TASK SET:
a - Reproduce everything in the forum thread on shutdown problems from "halt -p / shutdow" down to "or sourced script.".
b - Answer these questions about the forum thread on shutdown problems:
(i) Which system did the first poster switch from before moving to gentoo?
(ii) What command did fghellar first suggest using in place of poweroff?
(iii) Under which menu did craftyc say the Advanced Power Management BIOS Support option is found?

EXTRACT PROVIDED:

***

# searching commands like 'poweroff' in portage / no poweroff

## f.kater

Hi,

since I have changed from SuSE 7.3 to gentoo my system does not power off (after executing shutdown -h 0)... That's my main problem right now... (I have tried several kernels now with APM and with or without ACPI...)

My second problem is: 'poweroff' is an unknown command to my system. I'd like to install it - but which package in portage is to install?emerge -s "poweroff" doesn't find anything. Is poweroff only a synonym to shutdown -h 0 ?

How can I make it to find the right package in general? 

Thank you for any help

 Felix

----------

## fghellar

You can use halt instead of poweroff.

----------

## f.kater

Thank you.

The problem remains  :Sad: 

halt -p / shutdow -h 0 do not power off the system. The last lines on my screen are:

... Unmounting filesystems ... Remounting remaining filesystems readonly ... Power off ... /sbin/rc: return: can only 'return'from a function or sourced script.

Do you have any idea?

Felix

----------

## pjp

Did you compile power management into the kernel?  Someone correct me, but I thought the actual power off part would only work with power managment (APM or ACPI) enabled.

----------

## FyreFiend

I think kanuslupus is right. There should be something in the kernel config around powering off with a busted BIOS (I check the helps in the power management section). My box wouldn't power it's self down until I add that to the kernel.

----------

## craftyc

If you compile the Advanced Power Management BIOS Support, under General setup, then it should work. (Well it works for me anyway   :Smile:  )

----------

## f.kater

Yes, I've now compiled a lot of kernels with nearly any existing combination of ACPI on /off, APM on/off but the system still doesn't power off  :Sad: 

halt -p, shutdown -h 0, ... do not work.

the system goes down, it says "power off", then the hard disk is switched off (but not the computer itself) and at the end of the shutdown tasks there is this strange message (I've mentionend above):

/sbin/rc: return: can only 'return'from a function or sourced script

What the hell does this stand for?

further information:

- I tried emerging and unmerging acpid and / or apmd

- I tried switching off ACPI in BIOS - not possible

- the computer was powerd off fine with SuSE7.3 and Windows

Any further idea, guys?

----------

## fghellar

Maybe this can help...

----------

## craftyc

How about using the .config file from your SuSe system?

----------

## f.kater

 *fghellar wrote:*   

> Maybe this can help...

 

hidee hidee hidee heeee

houdee houdee houdee hooo

THIS was the solution! Thanks to all of the 80 readers and writers of these postings and especially to fghellar!

Here a short summary in my words to everybody with the same problem:

A mainboard supports ether ACPI or APM. Figure out what's the right for your board (the newer it is the more likely it is ACPI)  and so don't compile your kernel with both options on but only the right one.

Felix

----------

## fghellar

As Autobot's sig says, "One is glad to be of service."  :Smile: 

----------

***

INFORMATION PROVIDED:
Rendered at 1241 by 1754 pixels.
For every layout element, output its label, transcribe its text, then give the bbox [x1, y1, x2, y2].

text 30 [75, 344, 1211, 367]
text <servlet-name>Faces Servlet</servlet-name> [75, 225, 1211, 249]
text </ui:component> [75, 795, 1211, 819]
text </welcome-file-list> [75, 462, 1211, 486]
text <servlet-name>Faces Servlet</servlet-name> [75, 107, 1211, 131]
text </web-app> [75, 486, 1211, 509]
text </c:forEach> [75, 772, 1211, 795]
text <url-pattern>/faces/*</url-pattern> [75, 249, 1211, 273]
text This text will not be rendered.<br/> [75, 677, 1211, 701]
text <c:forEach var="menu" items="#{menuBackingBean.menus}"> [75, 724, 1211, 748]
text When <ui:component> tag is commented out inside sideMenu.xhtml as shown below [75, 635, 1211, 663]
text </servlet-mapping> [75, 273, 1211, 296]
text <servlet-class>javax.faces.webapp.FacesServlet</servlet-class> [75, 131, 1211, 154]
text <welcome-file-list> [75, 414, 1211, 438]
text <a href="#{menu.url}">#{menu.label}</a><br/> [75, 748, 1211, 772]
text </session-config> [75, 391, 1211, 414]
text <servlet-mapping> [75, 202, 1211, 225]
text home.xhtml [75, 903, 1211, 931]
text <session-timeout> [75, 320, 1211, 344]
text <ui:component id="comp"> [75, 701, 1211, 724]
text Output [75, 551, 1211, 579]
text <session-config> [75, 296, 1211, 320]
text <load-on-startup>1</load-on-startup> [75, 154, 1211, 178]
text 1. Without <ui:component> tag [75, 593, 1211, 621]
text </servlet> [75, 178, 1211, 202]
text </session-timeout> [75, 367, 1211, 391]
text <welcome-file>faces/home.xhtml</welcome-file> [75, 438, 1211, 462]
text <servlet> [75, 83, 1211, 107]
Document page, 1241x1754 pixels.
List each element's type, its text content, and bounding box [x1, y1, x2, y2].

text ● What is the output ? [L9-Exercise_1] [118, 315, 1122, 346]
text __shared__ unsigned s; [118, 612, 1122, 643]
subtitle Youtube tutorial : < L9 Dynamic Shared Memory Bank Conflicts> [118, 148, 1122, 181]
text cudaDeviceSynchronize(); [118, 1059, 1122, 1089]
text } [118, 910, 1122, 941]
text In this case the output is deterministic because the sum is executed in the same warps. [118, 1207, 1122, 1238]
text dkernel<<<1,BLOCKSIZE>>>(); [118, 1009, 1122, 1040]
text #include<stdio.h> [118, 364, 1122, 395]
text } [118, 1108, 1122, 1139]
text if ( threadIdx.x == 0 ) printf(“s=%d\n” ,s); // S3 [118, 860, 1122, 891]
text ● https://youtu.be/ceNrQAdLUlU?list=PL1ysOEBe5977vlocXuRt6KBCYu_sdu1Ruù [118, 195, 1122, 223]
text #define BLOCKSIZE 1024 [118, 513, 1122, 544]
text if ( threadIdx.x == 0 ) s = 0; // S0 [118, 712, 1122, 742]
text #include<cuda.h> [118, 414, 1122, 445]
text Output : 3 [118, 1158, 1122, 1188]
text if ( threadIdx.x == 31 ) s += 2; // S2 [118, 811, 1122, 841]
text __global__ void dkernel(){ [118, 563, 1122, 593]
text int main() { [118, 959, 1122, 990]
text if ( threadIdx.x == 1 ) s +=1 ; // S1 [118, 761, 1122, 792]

***

RESPONSES TO THE TASKS:
a -
halt -p / shutdow -h 0 do not power off the system. The last lines on my screen are:

... Unmounting filesystems ... Remounting remaining filesystems readonly ... Power off ... /sbin/rc: return: can only 'return'from a function or sourced script.

b -
(i) SuSE 7.3
(ii) halt
(iii) General setup